Onun şiir anlayışı, biçimsel olarak klasik gelenekten kopmadan modern duyarlılıklarla harmanlanmış; içerik bakımından ise bireyin iç dünyasını samimi bir şekilde yansıtan bir yapıya bürünmüştür. Tarancı’nın şiirinde estetik değer, yalnızca teknik başarıyla değil, aynı zamanda içtenlikle yoğrulmuş duygu ve düşüncelerin şiirsel bir biçimde ifadesiyle elde edilir.

Cahit Sıtkı, şiiri ‘kelimelerle güzel şekiller kurma sanatı’ olarak tanımlar. Bu tanım, onun şiire bakışını açık bir şekilde ortaya koyar: Şiir, sadece anlam taşımakla değil, biçimsel bir estetik uyum ve görsel çağrışım yaratmakla da yükümlüdür. Bu anlayış, onun şiirlerinde ölçü ve kafiyeye olan bağlılığında da kendisini gösterir. Serbest şiire tamamen kapalı olmamakla birlikte, geleneksel vezin kalıplarını ustalıkla kullanmış, anlam ile biçim arasında bir denge kurmayı başarmıştır.

Cahit Sıtkı’nın şiirlerinde en baskın temalardan biri, yaşama sevincidir. Hayata duyulan derin bir bağlılık, doğanın güzellikleri ve insana dair küçük mutluluklar, onun şiirlerinin dokusunu oluşturan temel unsurlardır. Ancak bu sevinç, çoğu zaman ölüm düşüncesiyle gölgelenir.

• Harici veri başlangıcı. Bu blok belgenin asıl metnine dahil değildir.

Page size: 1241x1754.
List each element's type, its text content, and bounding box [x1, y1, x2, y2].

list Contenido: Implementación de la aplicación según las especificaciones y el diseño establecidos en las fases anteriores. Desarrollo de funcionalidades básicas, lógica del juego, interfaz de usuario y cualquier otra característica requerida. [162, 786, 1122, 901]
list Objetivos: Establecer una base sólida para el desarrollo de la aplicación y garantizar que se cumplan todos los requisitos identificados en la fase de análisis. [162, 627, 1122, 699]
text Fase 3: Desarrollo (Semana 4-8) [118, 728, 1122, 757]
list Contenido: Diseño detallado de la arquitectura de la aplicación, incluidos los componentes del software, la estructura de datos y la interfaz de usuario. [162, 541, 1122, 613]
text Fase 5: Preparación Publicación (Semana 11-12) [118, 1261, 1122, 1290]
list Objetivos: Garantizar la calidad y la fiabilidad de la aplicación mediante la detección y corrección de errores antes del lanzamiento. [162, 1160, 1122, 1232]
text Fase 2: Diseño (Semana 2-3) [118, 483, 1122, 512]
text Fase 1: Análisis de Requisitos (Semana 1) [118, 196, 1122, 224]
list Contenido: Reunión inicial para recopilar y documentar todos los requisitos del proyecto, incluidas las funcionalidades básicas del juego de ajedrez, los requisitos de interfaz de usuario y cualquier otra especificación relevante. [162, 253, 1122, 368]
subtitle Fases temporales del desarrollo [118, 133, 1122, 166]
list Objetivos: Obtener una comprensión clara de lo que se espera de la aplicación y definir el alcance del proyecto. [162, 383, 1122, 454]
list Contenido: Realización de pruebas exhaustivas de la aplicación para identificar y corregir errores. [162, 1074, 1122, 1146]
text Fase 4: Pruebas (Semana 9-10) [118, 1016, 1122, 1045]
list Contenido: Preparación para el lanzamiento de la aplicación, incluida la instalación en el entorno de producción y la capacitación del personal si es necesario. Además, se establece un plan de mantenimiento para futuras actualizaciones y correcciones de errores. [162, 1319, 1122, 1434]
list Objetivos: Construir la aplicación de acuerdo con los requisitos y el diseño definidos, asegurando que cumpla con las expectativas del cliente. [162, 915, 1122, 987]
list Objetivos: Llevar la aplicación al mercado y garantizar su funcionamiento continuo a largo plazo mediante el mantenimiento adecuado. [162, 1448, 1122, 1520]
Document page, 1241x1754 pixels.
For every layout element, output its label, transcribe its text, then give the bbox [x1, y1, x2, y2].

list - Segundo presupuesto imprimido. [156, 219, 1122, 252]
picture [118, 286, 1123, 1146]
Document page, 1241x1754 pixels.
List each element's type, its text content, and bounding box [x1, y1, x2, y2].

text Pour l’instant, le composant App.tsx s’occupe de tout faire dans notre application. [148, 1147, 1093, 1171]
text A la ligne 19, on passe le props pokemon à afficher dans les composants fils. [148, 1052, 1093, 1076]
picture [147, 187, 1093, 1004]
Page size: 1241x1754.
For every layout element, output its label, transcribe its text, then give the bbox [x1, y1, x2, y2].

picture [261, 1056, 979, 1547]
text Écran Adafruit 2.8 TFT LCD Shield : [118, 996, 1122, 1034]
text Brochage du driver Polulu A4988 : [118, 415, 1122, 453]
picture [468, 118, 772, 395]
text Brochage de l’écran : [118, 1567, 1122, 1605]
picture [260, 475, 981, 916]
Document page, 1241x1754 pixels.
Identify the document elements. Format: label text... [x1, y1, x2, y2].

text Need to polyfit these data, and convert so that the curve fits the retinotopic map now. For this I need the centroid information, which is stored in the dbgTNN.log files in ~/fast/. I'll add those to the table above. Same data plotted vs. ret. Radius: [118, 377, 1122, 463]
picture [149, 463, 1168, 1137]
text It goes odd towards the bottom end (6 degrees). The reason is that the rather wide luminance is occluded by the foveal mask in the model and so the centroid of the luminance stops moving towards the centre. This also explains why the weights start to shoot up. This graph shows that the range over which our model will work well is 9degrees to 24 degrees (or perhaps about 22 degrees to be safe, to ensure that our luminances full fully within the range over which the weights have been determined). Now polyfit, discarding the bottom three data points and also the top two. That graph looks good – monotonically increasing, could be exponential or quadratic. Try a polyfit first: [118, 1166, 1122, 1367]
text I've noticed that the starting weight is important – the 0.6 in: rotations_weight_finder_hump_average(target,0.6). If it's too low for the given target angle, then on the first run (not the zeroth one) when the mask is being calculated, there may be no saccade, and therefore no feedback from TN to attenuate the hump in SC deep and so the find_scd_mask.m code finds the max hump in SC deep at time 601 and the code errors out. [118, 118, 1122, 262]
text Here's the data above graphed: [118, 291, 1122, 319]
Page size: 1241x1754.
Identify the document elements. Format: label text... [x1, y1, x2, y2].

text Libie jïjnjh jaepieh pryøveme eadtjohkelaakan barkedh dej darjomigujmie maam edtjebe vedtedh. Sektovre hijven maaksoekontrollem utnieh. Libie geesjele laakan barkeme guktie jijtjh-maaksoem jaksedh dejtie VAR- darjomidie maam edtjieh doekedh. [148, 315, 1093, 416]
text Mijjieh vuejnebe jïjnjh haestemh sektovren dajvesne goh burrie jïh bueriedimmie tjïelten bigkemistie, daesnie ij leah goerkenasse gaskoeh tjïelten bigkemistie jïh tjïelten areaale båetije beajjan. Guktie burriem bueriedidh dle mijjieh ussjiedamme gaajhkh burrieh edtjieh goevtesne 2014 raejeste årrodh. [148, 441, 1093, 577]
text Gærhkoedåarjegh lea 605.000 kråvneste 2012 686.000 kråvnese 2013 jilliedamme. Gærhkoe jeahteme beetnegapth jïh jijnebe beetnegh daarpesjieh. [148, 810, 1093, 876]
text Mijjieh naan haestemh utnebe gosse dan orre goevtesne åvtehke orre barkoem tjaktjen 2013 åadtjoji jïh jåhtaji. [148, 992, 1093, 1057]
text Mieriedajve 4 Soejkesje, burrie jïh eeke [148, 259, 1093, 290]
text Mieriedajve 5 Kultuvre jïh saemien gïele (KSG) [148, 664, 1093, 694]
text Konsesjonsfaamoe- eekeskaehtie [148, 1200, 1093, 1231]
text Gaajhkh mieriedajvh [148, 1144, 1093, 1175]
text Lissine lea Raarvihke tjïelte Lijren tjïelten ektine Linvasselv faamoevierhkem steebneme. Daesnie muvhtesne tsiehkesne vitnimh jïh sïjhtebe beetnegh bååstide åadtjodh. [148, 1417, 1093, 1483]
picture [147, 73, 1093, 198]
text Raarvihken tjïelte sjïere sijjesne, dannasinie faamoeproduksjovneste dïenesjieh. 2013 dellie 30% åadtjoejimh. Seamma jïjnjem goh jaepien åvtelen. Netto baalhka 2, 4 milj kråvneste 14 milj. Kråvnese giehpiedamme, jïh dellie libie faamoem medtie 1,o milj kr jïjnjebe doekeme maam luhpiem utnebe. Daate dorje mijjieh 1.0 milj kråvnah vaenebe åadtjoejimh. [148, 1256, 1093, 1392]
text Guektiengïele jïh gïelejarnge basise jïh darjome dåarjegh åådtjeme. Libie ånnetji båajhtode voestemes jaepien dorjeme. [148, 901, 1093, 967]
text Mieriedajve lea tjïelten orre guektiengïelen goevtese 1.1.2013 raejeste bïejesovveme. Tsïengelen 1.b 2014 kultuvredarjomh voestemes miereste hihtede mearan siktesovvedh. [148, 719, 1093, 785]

Ölüm, onun şiirinde bir korku nesnesi olmanın ötesinde, hayatı anlamlandıran bir gerçeklik olarak yer alır.

Cahit Sıtkı Tarancı’ya göre samimiyet, yalnızca insani bir nitelik değil, aynı zamanda estetik bir değerdir. Şiirde anlatılan duyguların, düşüncelerin ya da inançların içten olması, o şiirin bir sanat eseri olarak değer kazanmasını sağlar. Bu anlayış, onun şiirlerini sahicilikle örülü kılar. Yalnızlık, kaybolan aşklar, çocukluk özlemi gibi temaları işlerken kullandığı dilin sadeliği ve doğallığı, okuyucuda derin bir etki yaratır. Bu yönüyle Tarancı, şiirin duygu aktarımı noktasında bir araç değil, duyguların kendisi olduğu fikrini benimsemiştir.

“Yaşım ilerledikçe daha çok anlıyorum
Ne büyük nimet olduğunu ah ey güzel gün
Boş yere üzülmekte mana yok, anlıyorum
Kadrini bilmek lazım artık her açan gülün
Şükretmek türküsüne daldaki her bülbülün
Yanmak da olsa artık aşk ile yaşıyorum” diyor Tarancı. Usta şairimizin ruhu şad olsun, iyi ki bu dünyadan geçmiş.